Work item —
If a line in the data below contains the word "nhận", copy it out.

Supplied material —

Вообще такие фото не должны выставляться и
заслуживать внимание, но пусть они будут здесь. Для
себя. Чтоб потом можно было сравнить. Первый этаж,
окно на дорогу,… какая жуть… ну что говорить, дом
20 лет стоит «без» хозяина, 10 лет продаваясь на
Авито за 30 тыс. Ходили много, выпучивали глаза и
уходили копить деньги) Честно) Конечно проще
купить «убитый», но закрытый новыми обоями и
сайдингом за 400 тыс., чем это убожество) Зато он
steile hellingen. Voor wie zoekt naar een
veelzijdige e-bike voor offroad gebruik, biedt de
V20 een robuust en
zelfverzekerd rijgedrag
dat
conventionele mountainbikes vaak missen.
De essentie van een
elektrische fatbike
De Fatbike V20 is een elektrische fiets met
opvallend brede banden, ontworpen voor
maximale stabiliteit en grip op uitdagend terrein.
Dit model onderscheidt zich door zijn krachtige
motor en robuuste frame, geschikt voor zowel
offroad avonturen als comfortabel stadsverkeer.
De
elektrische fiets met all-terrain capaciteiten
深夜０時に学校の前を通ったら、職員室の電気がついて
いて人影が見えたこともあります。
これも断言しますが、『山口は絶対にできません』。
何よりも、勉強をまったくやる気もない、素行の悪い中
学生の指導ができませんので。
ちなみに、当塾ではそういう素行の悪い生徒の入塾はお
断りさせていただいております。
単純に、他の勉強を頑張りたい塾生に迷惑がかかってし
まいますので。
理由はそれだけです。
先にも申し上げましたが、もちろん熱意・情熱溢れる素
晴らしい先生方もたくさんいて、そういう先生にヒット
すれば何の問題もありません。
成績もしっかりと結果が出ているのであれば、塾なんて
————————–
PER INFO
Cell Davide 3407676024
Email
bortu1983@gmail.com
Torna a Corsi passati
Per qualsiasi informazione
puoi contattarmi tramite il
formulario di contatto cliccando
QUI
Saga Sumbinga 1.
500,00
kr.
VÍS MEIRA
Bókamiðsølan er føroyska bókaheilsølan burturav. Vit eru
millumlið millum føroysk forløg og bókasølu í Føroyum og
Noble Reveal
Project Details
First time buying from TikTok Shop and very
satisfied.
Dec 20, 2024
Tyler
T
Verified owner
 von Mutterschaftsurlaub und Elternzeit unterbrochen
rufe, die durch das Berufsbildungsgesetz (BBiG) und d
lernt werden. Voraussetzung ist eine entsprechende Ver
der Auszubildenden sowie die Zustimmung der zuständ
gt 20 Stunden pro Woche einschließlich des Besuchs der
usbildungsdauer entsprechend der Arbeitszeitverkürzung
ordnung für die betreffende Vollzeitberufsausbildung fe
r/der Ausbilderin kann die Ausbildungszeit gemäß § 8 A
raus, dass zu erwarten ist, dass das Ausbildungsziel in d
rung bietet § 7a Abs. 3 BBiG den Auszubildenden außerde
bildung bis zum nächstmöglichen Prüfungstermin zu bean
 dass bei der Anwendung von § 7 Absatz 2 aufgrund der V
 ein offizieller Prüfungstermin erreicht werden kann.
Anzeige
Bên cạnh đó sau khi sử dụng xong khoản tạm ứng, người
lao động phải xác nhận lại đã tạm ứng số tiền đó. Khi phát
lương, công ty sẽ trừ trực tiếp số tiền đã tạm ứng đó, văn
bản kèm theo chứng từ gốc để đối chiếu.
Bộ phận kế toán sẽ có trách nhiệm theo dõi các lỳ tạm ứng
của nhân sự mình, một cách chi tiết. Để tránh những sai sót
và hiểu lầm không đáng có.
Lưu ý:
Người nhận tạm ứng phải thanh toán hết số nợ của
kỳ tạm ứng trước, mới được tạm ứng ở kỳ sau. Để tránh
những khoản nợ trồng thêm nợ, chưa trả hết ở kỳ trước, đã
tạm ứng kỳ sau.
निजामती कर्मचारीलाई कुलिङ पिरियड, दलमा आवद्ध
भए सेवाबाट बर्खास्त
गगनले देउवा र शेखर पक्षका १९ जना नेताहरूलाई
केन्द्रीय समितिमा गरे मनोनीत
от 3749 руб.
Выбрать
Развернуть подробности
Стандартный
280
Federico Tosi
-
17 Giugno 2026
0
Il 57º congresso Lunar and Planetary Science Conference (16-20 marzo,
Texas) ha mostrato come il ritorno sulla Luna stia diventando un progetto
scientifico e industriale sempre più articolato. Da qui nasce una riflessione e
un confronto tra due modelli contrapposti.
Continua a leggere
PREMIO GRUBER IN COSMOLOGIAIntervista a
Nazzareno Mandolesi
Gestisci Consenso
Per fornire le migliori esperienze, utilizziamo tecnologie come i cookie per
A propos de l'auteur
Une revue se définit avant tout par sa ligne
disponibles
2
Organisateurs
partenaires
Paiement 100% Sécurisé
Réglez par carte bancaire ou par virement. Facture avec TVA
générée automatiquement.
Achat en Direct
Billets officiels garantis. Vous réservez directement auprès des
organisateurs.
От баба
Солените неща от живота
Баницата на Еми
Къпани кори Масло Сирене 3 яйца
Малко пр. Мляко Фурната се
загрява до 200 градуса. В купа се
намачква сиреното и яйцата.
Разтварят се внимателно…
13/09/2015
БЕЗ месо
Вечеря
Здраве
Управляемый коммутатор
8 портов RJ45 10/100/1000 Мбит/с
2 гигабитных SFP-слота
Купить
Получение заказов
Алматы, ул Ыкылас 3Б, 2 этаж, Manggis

Exercise solution —
lao động phải xác nhận lại đã tạm ứng số tiền đó. Khi phát
Người nhận tạm ứng phải thanh toán hết số nợ của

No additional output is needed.